====== DATA FOR THIS EXERCISE ======

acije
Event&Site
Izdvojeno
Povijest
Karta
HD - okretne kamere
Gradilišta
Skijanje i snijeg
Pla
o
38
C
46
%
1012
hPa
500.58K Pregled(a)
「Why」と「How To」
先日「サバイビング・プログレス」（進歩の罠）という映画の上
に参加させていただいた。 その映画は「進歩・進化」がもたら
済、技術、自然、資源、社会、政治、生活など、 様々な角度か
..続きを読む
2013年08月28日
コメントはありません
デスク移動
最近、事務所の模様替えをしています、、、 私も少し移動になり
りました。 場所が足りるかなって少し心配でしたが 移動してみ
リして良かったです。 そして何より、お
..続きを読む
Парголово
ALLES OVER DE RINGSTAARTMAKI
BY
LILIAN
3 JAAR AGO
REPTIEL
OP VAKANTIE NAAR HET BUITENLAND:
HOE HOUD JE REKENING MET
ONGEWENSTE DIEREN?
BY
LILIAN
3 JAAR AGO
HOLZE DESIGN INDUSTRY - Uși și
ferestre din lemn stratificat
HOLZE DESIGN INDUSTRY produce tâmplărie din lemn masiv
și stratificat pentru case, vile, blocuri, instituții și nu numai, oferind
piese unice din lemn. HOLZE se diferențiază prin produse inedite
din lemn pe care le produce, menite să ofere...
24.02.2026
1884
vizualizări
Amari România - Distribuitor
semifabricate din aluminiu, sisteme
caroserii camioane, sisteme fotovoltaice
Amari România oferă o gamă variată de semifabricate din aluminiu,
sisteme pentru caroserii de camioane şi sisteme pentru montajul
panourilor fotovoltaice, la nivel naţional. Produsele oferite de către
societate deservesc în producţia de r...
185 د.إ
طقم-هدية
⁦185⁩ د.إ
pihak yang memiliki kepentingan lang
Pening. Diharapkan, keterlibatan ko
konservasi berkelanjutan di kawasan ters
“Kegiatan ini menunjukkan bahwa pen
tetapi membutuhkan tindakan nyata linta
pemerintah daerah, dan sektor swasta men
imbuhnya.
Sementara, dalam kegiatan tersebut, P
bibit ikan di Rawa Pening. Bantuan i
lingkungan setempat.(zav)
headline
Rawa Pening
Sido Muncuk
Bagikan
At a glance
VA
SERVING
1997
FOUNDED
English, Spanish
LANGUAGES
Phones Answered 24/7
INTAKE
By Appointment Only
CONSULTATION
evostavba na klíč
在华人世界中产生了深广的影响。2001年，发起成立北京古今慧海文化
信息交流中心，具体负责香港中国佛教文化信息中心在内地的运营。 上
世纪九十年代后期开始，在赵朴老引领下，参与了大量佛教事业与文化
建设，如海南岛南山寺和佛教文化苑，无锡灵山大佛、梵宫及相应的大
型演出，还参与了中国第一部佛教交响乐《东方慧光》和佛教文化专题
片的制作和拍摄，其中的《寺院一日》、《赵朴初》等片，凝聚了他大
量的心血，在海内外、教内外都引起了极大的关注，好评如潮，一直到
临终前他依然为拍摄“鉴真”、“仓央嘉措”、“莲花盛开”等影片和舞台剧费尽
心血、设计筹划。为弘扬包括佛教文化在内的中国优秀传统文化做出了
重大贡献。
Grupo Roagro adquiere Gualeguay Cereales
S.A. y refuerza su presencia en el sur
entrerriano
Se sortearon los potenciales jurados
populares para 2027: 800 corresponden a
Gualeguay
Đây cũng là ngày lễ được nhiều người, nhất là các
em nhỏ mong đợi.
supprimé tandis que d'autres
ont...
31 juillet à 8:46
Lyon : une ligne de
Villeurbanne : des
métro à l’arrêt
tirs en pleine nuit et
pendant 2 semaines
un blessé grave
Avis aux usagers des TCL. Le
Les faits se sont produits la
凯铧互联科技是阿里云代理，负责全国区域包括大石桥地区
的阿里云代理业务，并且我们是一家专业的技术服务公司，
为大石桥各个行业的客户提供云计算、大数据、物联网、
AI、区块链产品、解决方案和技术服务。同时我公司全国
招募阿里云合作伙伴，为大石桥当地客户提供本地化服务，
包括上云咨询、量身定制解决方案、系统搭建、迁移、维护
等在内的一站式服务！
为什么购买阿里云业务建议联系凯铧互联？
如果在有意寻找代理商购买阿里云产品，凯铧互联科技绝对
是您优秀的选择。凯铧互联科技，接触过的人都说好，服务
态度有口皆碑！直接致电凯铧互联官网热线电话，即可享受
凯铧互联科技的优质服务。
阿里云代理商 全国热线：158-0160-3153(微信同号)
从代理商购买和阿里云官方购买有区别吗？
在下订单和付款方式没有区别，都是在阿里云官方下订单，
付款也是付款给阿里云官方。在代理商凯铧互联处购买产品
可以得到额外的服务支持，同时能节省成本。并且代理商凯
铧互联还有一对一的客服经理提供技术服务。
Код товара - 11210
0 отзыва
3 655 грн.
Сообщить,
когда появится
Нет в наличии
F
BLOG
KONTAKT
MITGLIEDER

======

* YOUR ASSIGNMENT *
A verbatim copy of all the records is required. Write it out in full.

* RESULT FOR THIS TASK *
acije
Event&Site
Izdvojeno
Povijest
Karta
HD - okretne kamere
Gradilišta
Skijanje i snijeg
Pla
o
38
C
46
%
1012
hPa
500.58K Pregled(a)
「Why」と「How To」
先日「サバイビング・プログレス」（進歩の罠）という映画の上
に参加させていただいた。 その映画は「進歩・進化」がもたら
済、技術、自然、資源、社会、政治、生活など、 様々な角度か
..続きを読む
2013年08月28日
コメントはありません
デスク移動
最近、事務所の模様替えをしています、、、 私も少し移動になり
りました。 場所が足りるかなって少し心配でしたが 移動してみ
リして良かったです。 そして何より、お
..続きを読む
Парголово
ALLES OVER DE RINGSTAARTMAKI
BY
LILIAN
3 JAAR AGO
REPTIEL
OP VAKANTIE NAAR HET BUITENLAND:
HOE HOUD JE REKENING MET
ONGEWENSTE DIEREN?
BY
LILIAN
3 JAAR AGO
HOLZE DESIGN INDUSTRY - Uși și
ferestre din lemn stratificat
HOLZE DESIGN INDUSTRY produce tâmplărie din lemn masiv
și stratificat pentru case, vile, blocuri, instituții și nu numai, oferind
piese unice din lemn. HOLZE se diferențiază prin produse inedite
din lemn pe care le produce, menite să ofere...
24.02.2026
1884
vizualizări
Amari România - Distribuitor
semifabricate din aluminiu, sisteme
caroserii camioane, sisteme fotovoltaice
Amari România oferă o gamă variată de semifabricate din aluminiu,
sisteme pentru caroserii de camioane şi sisteme pentru montajul
panourilor fotovoltaice, la nivel naţional. Produsele oferite de către
societate deservesc în producţia de r...
185 د.إ
طقم-هدية
⁦185⁩ د.إ
pihak yang memiliki kepentingan lang
Pening. Diharapkan, keterlibatan ko
konservasi berkelanjutan di kawasan ters
“Kegiatan ini menunjukkan bahwa pen
tetapi membutuhkan tindakan nyata linta
pemerintah daerah, dan sektor swasta men
imbuhnya.
Sementara, dalam kegiatan tersebut, P
bibit ikan di Rawa Pening. Bantuan i
lingkungan setempat.(zav)
headline
Rawa Pening
Sido Muncuk
Bagikan
At a glance
VA
SERVING
1997
FOUNDED
English, Spanish
LANGUAGES
Phones Answered 24/7
INTAKE
By Appointment Only
CONSULTATION
evostavba na klíč
在华人世界中产生了深广的影响。2001年，发起成立北京古今慧海文化
信息交流中心，具体负责香港中国佛教文化信息中心在内地的运营。 上
世纪九十年代后期开始，在赵朴老引领下，参与了大量佛教事业与文化
建设，如海南岛南山寺和佛教文化苑，无锡灵山大佛、梵宫及相应的大
型演出，还参与了中国第一部佛教交响乐《东方慧光》和佛教文化专题
片的制作和拍摄，其中的《寺院一日》、《赵朴初》等片，凝聚了他大
量的心血，在海内外、教内外都引起了极大的关注，好评如潮，一直到
临终前他依然为拍摄“鉴真”、“仓央嘉措”、“莲花盛开”等影片和舞台剧费尽
心血、设计筹划。为弘扬包括佛教文化在内的中国优秀传统文化做出了
重大贡献。
Grupo Roagro adquiere Gualeguay Cereales
S.A. y refuerza su presencia en el sur
entrerriano
Se sortearon los potenciales jurados
populares para 2027: 800 corresponden a
Gualeguay
Đây cũng là ngày lễ được nhiều người, nhất là các
em nhỏ mong đợi.
supprimé tandis que d'autres
ont...
31 juillet à 8:46
Lyon : une ligne de
Villeurbanne : des
métro à l’arrêt
tirs en pleine nuit et
pendant 2 semaines
un blessé grave
Avis aux usagers des TCL. Le
Les faits se sont produits la
凯铧互联科技是阿里云代理，负责全国区域包括大石桥地区
的阿里云代理业务，并且我们是一家专业的技术服务公司，
为大石桥各个行业的客户提供云计算、大数据、物联网、
AI、区块链产品、解决方案和技术服务。同时我公司全国
招募阿里云合作伙伴，为大石桥当地客户提供本地化服务，
包括上云咨询、量身定制解决方案、系统搭建、迁移、维护
等在内的一站式服务！
为什么购买阿里云业务建议联系凯铧互联？
如果在有意寻找代理商购买阿里云产品，凯铧互联科技绝对
是您优秀的选择。凯铧互联科技，接触过的人都说好，服务
态度有口皆碑！直接致电凯铧互联官网热线电话，即可享受
凯铧互联科技的优质服务。
阿里云代理商 全国热线：158-0160-3153(微信同号)
从代理商购买和阿里云官方购买有区别吗？
在下订单和付款方式没有区别，都是在阿里云官方下订单，
付款也是付款给阿里云官方。在代理商凯铧互联处购买产品
可以得到额外的服务支持，同时能节省成本。并且代理商凯
铧互联还有一对一的客服经理提供技术服务。
Код товара - 11210
0 отзыва
3 655 грн.
Сообщить,
когда появится
Нет в наличии
F
BLOG
KONTAKT
MITGLIEDER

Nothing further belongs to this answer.